→ **Data supplied**:
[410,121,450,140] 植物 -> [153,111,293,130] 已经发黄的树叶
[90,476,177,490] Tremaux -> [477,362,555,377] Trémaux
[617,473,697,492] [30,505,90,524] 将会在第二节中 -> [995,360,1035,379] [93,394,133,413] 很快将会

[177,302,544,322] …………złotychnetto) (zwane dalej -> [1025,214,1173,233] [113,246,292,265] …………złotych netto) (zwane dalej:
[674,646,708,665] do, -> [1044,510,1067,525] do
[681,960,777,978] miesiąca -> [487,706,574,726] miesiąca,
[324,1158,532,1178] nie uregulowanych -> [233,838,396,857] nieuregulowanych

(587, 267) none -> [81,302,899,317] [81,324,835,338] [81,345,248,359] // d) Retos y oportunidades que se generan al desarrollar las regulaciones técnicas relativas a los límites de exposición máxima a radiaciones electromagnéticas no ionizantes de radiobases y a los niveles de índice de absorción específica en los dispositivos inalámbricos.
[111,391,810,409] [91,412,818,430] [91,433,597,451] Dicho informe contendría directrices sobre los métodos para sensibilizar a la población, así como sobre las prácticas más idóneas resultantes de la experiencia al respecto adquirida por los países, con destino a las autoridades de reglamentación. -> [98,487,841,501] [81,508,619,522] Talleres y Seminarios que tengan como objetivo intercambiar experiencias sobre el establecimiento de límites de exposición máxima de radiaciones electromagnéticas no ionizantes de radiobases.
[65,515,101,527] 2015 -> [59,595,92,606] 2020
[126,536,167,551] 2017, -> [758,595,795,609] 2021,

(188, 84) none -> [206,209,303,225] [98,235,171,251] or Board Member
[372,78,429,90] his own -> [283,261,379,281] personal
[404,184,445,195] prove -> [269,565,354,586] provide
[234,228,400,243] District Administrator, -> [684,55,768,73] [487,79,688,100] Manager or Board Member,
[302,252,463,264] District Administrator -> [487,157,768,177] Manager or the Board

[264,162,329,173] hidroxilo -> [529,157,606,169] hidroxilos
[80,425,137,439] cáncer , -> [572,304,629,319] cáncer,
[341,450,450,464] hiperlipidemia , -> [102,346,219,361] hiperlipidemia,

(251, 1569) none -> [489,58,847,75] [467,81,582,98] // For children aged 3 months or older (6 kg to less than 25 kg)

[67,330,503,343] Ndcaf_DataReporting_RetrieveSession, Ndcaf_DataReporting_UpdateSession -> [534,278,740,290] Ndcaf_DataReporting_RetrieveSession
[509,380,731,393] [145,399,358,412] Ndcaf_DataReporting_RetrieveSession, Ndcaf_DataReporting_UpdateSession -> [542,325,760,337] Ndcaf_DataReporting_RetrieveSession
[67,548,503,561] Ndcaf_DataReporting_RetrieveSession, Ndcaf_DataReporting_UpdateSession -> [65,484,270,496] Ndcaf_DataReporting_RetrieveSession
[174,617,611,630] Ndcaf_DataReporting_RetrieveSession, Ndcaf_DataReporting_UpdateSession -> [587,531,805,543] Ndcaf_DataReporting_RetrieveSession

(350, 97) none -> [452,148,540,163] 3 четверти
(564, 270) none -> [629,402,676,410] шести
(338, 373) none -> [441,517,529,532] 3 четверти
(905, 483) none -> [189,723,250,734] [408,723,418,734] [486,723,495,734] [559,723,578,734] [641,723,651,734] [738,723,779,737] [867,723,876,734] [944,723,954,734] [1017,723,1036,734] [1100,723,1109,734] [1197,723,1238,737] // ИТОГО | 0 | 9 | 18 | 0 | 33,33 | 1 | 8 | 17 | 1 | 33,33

→ **Work item**: From the entries above, return each line with the word "Administrator" in it.

→ **Your solution**:
[234,228,400,243] District Administrator, -> [684,55,768,73] [487,79,688,100] Manager or Board Member,
[302,252,463,264] District Administrator -> [487,157,768,177] Manager or the Board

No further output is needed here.